In the present study, both CD8+ and GrB+ lymphocyte counts associated positively with tumor stage. Higher numbers of these cells also correlated with poor clinicopathological factors, such as recurrence and ulceration. It is likely that although the number of CD8+ CTLs is higher in more advanced tumors, their activation status is decreased in deep melanomas and LNMs compared with thin melanomas. Indeed, negative immunoregulation, for example, gene expression signatures associated with exhausted T cells, has been shown to progressively increase from benign nevi, dysplastic nevi through to malignant melanoma [
35]. In addition, if the role of GrB+ lymphocytes in CM would be mainly immunosuppressive, as we have hypothesized based on our findings, it would be logical that these activated cells associate positively with tumor stage and poor prognostic factors.

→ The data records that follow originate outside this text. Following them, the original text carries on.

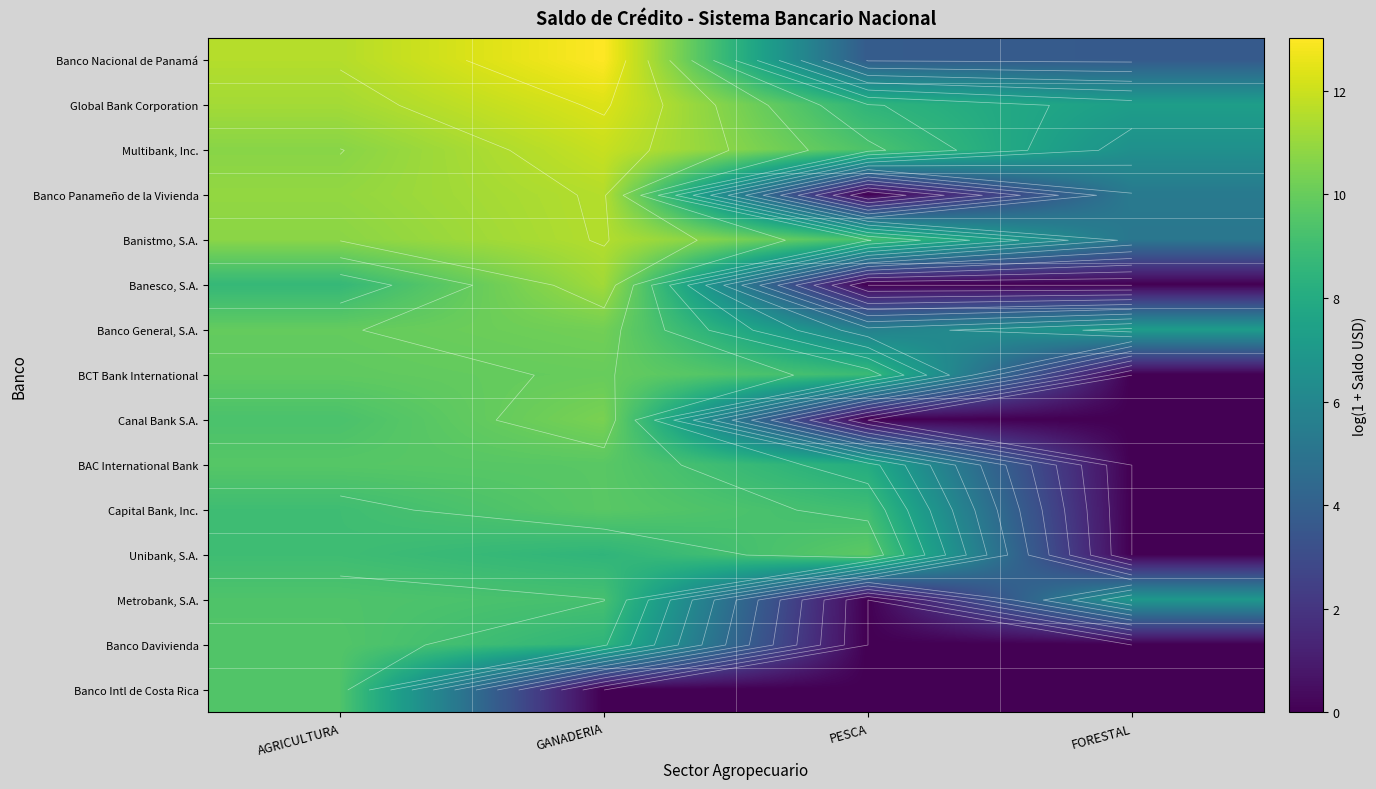

Which has a higher value, FORESTAL or PESCA?

PESCA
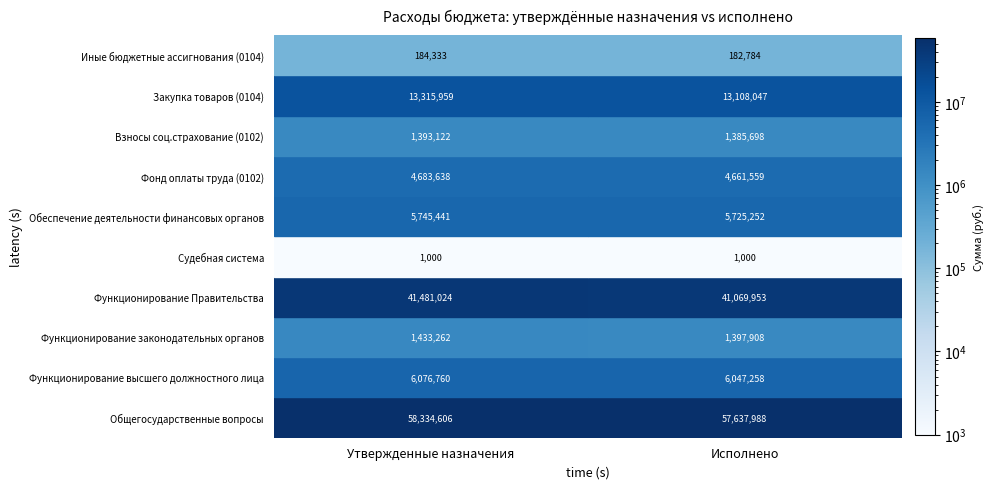

At which label is Обеспечение деятельности финансовых органов closest to 5735346?

Исполнено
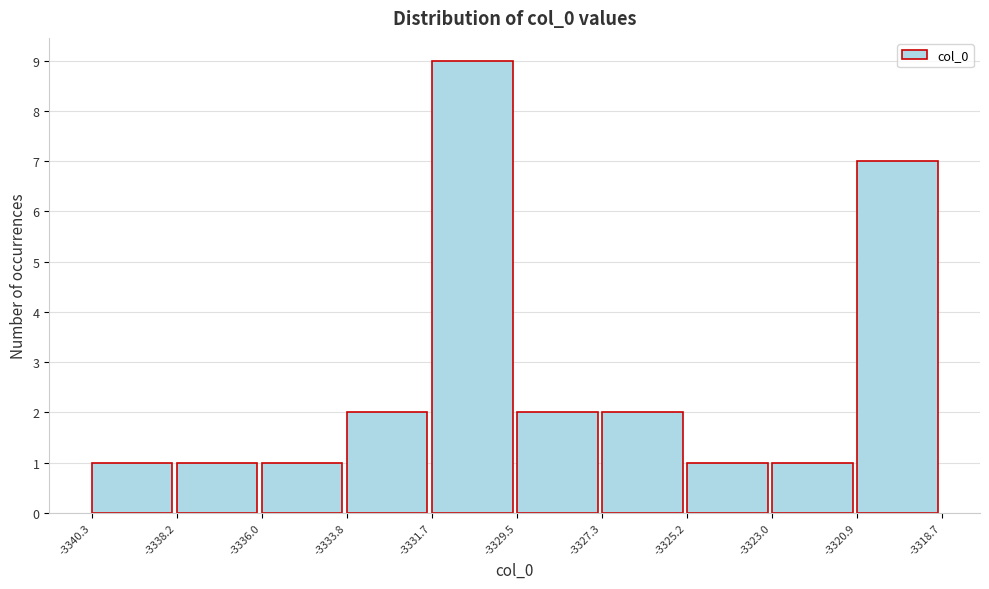

Reading left to right, list every bar in this chart as the range it spans on the x-axis followed by its height. The values are not printed on the chart, so give them approximately, as read against the axis.

-3340.3 to -3338.2: 1
-3338.2 to -3336.0: 1
-3336.0 to -3333.8: 1
-3333.8 to -3331.7: 2
-3331.7 to -3329.5: 9
-3329.5 to -3327.3: 2
-3327.3 to -3325.2: 2
-3325.2 to -3323.0: 1
-3323.0 to -3320.9: 1
-3320.9 to -3318.7: 7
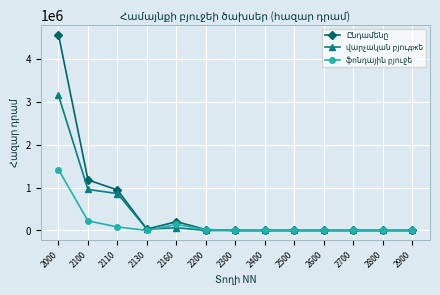

What is the total value across all series at 2100?

2361025.2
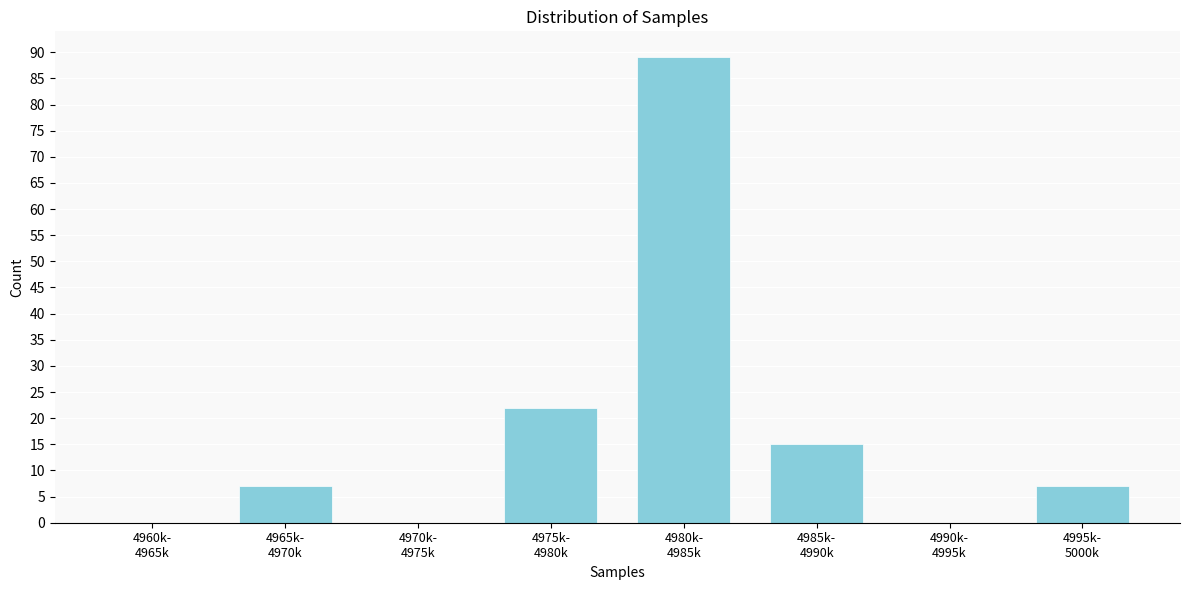

What is the sum of all values?

140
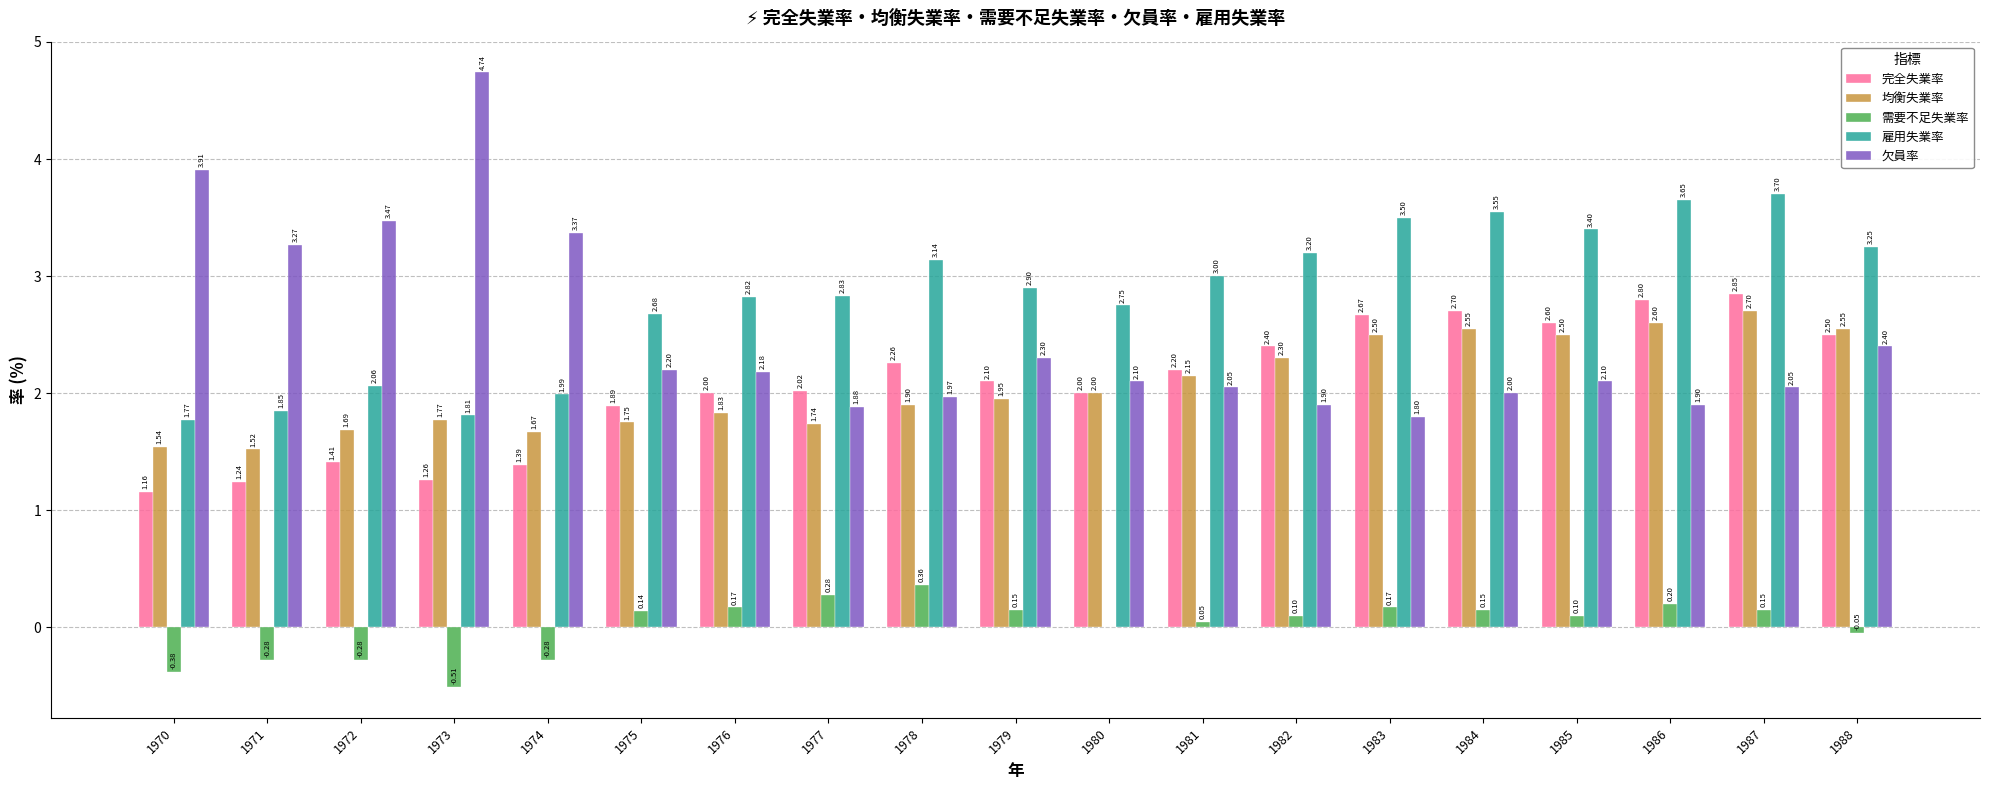

What is the sum of all 完全失業率 values?

39.5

In conclusion, our results suggest that the amounts of tumor-infiltrating CD8+ and GrB+ lymphocytes increase with the tumor malignancy. IDO and PD-L1 seem to be key immunosuppressive factors in CD8+ lymphocyte-predominant tumors. However, GrB+ lymphocytes seem to represent the cytolytic activity of immunosuppressive lymphocytes rather than CTLs, and their amount appears to associate with the accumulation of several other immunosuppressive cells into the tumor.